Part 2 · Phases & Lifecycle · Intermediate

Parallel vs Serial: What Runs Together During Run-Time

How function phases run serially tree-wide, how run_phase and runtime sub-phases run in parallel, and what synchronization exists between them.

Serial function phases

All function phases are globally serial : every component finishes build before any component begins connect. The scheduler does not advance until the current function phase completes tree-wide.

diagram
[UVM][PHASE] serial strips

build (all nodes) -> barrier -> connect (all nodes) -> barrier -> ...

each barrier = zero simulated time
entire tree must finish phase N before phase N+1
  • Serial execution is why connect never sees unbuilt children.

  • Serial cleanup phases aggregate child results before parents.

  • There is no parallel build_phase across unrelated branches.

Key takeaways

  • Function phases are synchronous barriers across the whole testbench.

  • Cross-phase serial order is the core UVM ordering guarantee.

  • Parallelism begins when run-time task phases start.

Common pitfalls

  • Expecting parallel build across agents for performance — not supported.

  • Long-running computations in report_phase blocking others — keep it short.

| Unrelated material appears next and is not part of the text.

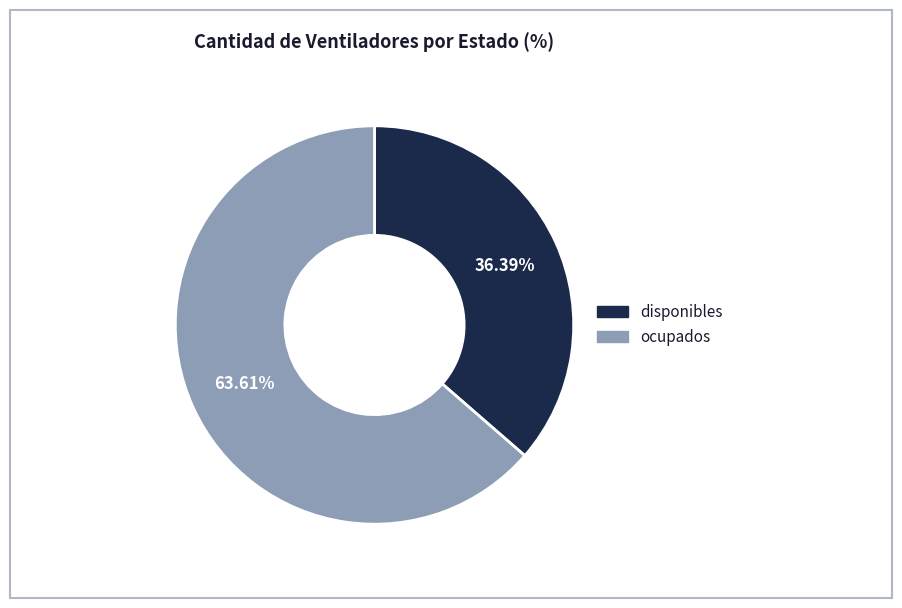

Is it true that disponibles is 36% of the pie?

True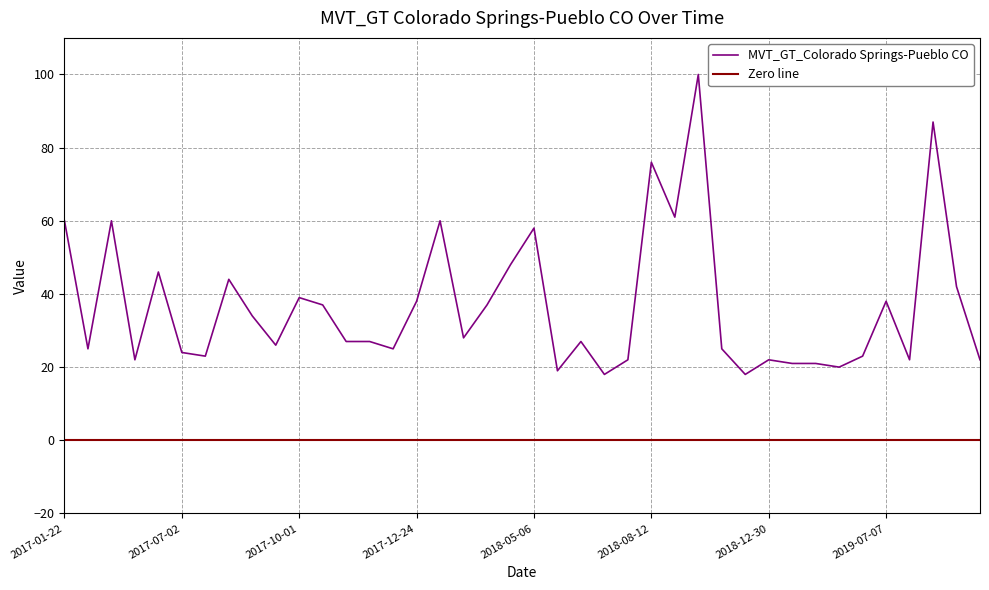

Reading right to left, what are all the values shown in this chart?

22	42	87	22	38	23	20	21	21	22	18	25	100	61	76	22	18	27	19	58	48	37	28	60	38	25	27	27	37	39	26	34	44	23	24	46	22	60	25	60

  • Assuming extract on env runs while agent run_phase still active — it does not.


Parallel run-time

When run_phase begins, the scheduler forks every component's run_phase and the

12 runtime sub-phase tasks. They all advance simulation time concurrently.

diagram
[PHASE][RUN] parallel lanes

Lane 1: uvm_test_top.run_phase
Lane 2: env.run_phase
Lane 3: agent.run_phase
Lane 4: driver.run_phase
...
Lane N: reset_phase / configure_phase / main_phase / ...

scheduler advances time until:
  all tasks complete their sync points AND objections resolve
systemverilog
// These run concurrently after build-time barriers complete
task run_phase(uvm_phase phase);
  super.run_phase(phase);
  fork
    driver_loop();
    monitor_loop();
  join
endtask

task main_phase(uvm_phase phase);
  // parallel with run_phase above
  seq.start(sqr);
endtask

Implications for your code

  1. Do not assume your run_phase finishes before env.run_phase.

  2. Use runtime sub-phases for reset/configure ordering inside parallel run.

  3. Use TLM and objections for cross-component run-time sync.

  4. Avoid busy-wait race fixes with ad-hoc #delays.

Key takeaways

  • Run-time is intentionally parallel — embrace objections and sub-phases.

  • main_phase is not 'after' run_phase — it overlaps.

  • Cross-component ordering at run-time needs explicit protocol, not phase serialism.

Common pitfalls

  • Sequencing reset in run_phase while stimulus starts in main_phase without coordination.

  • Assuming scoreboard idle because run_phase returned — check objections.

  • Using global variables as implicit barriers between parallel tasks.